750 arrestations

21 avril 2019 01:35; Act: 21.04.2019 07:22 Print

Extinction Rebellion remplit les prisons

Depuis lundi et le début des blocages «écologiques» à Londres par le groupe Extinction Rebellion, il y a eu 750 arrestations.

Voir le diaporama en grand »

Sur ce sujet
Une faute?

Le groupe Extinction Rebellion a mené samedi à Londres une sixième journée consécutive de blocages pour réclamer un «état d'urgence écologique». Il a affiché sa détermination malgré plus de 750 arrestations depuis lundi.

Né au Royaume-Uni, ce réseau de militants a bloqué la circulation sur Waterloo Bridge, en plein coeur de Londres, où des manifestants pouvaient être vus en position du lotus sur un pont partiellement transformé en jardin. Trois autres lieux très fréquentés (Parliament Square, Oxford Circus et Marble Arch) ont également été bloqués, a indiqué l'autorité des transports de Londres (TfL).

Dans un message publié sur Twitter, Extinction Rebellion a interpellé directement la première ministre britannique Theresa May: «Nous savons que vous n'en faites pas assez [pour le climat, ndlr]. Vous savez que vous n'en faites pas assez. Parlons-en, alors».

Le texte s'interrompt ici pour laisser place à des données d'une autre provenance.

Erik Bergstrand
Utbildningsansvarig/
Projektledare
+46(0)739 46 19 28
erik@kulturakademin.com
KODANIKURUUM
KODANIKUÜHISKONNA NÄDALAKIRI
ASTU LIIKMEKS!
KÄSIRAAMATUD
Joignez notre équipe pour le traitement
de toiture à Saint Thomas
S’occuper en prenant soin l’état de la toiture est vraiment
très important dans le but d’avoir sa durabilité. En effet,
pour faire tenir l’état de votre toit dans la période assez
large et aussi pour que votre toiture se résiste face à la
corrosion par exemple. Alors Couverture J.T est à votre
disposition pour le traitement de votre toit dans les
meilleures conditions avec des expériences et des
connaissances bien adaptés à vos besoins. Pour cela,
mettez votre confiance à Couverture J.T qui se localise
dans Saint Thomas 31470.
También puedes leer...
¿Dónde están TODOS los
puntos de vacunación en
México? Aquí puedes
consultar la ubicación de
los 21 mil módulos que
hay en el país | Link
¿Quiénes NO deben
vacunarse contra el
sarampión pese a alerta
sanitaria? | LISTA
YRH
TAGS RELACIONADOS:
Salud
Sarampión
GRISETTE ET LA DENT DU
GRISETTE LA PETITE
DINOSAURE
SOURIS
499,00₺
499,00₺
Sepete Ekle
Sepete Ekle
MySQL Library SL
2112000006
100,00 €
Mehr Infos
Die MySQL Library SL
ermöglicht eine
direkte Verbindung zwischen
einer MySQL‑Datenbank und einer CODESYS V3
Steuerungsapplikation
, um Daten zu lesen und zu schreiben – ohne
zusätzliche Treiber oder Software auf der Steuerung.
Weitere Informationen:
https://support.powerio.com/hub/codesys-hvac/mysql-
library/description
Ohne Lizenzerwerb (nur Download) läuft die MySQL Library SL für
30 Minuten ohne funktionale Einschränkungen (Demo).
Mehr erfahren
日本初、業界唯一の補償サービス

Pour rythmer son action pendant le week-end de Pâques, le mouvement a prévu d'organiser quantité d'activités ludiques sur les sites occupés: yoga, massages, discours, concerts...

Cellules pleines

Les actions menées par Extinction Rebellion ont conduit à «715 arrestations» depuis le début de la semaine, 28 personnes ayant fait l'objet de poursuites, a indiqué la police londonienne. Le nombre d'interpellations pose «un problème logistique (...) en matière d'espace cellulaire» et détourne les agents de police de leurs autres missions, a dénoncé la «Met» (Metropolitan Police), dans un communiqué.

Scotland Yard a également souligné un fait «inhabituel»: «la volonté des participants d'être arrêtés et leur manque de résistance aux arrestations», un comportement illustrant le modus operandi du mouvement, qui prône la désobéissance civile non violente.

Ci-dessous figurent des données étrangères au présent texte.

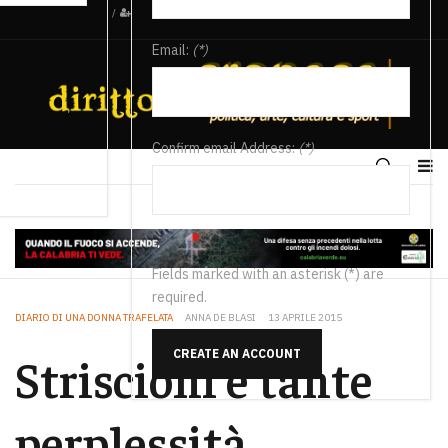
/
Email:
(*)
Confirm email Address:
(*)
Fields marked with an asterisk (*) are
required.
DIARIO DI UNA DONNA TRAFELATA
ANNA DE BLASI
13 APRILE 2015
CREATE AN ACCOUNT
Striscioni e tante
perplessità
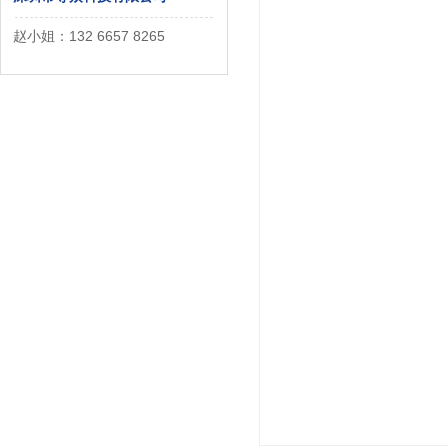
赵小姐：132 6657 8265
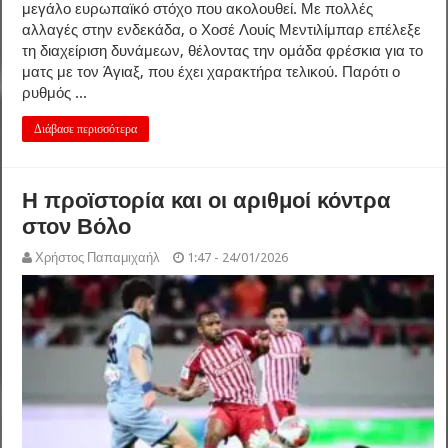
μεγάλο ευρωπαϊκό στόχο που ακολουθεί. Με πολλές
αλλαγές στην ενδεκάδα, ο Χοσέ Λουίς Μεντιλίμπαρ επέλεξε
τη διαχείριση δυνάμεων, θέλοντας την ομάδα φρέσκια για το
ματς με τον Άγιαξ, που έχει χαρακτήρα τελικού. Παρότι ο
ρυθμός ...
Διάβασε περισσότερα
Η προϊστορία και οι αριθμοί κόντρα
στον Βόλο
Χρήστος Παπαμιχαήλ
1:47 - 24/01/2026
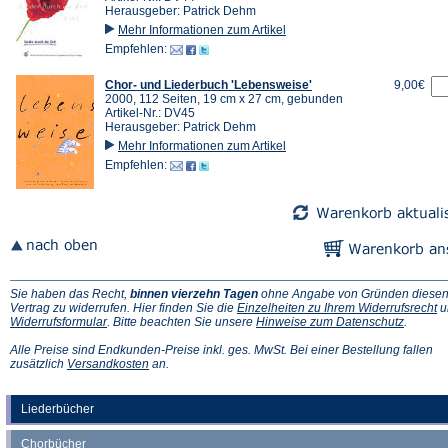
Herausgeber: Patrick Dehm
Mehr Informationen zum Artikel
Empfehlen:
Chor- und Liederbuch 'Lebensweise'
9,00€
2000, 112 Seiten, 19 cm x 27 cm, gebunden
Artikel-Nr.: DV45
Herausgeber: Patrick Dehm
Mehr Informationen zum Artikel
Empfehlen:
Sie haben das Recht,
binnen vierzehn Tagen
ohne Angabe von Gründen diese
(Ö
Vertrag zu widerrufen. Hier finden Sie die
Einzelheiten zu Ihrem Widerrufsrecht
u
(Öffnet
(Öffnet
in
Widerrufsformular
. Bitte beachten Sie unsere
Hinweise zum Datenschutz
.
in
in
e
einem
einem
n
Alle Preise sind Endkunden-Preise inkl. ges. MwSt. Bei einer Bestellung fallen
neuen
(Öffnet
neuen
Ta
zusätzlich
Versandkosten
an.
Tab)
in
Tab)
einem
neuen
Liederbücher
Tab)
Chorbücher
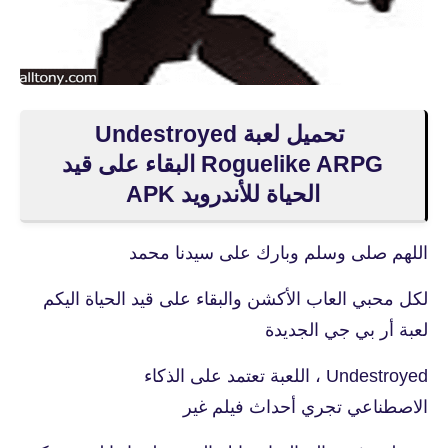
تحميل لعبة Undestroyed
Roguelike ARPG البقاء على قيد
الحياة للأندرويد APK
اللهم صلى وسلم وبارك على سيدنا محمد
لكل محبي العاب الأكشن والبقاء على قيد الحياة اليكم
لعبة أر بي جي الجديدة
Undestroyed ، اللعبة تعتمد على الذكاء
الاصطناعي تجري أحداث فيلم غير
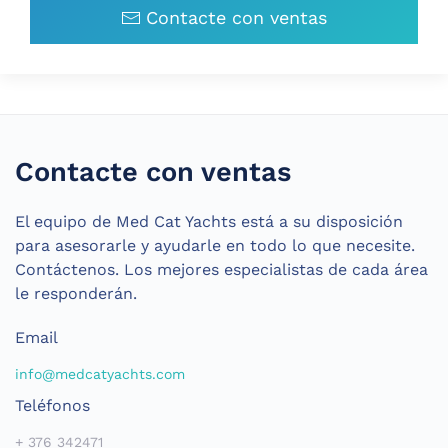
Contacte con ventas
Contacte con ventas
El equipo de Med Cat Yachts está a su disposición
para asesorarle y ayudarle en todo lo que necesite.
Contáctenos. Los mejores especialistas de cada área
le responderán.
Email
info@medcatyachts.com
Teléfonos
+ 376 342471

Extinction Rebellion, dont le réseau est devenu international, a trois revendications au Royaume-Uni: la proclamation d'un «état d'urgence climatique et écologique», l'élaboration d'un plan d'action pour «réduire à zéro» les émissions nettes de gaz à effet de serre d'ici 2025 et la création d'une «assemblée citoyenne» qui, aidée d'avis scientifiques, se prononcerait sur des questions climatiques.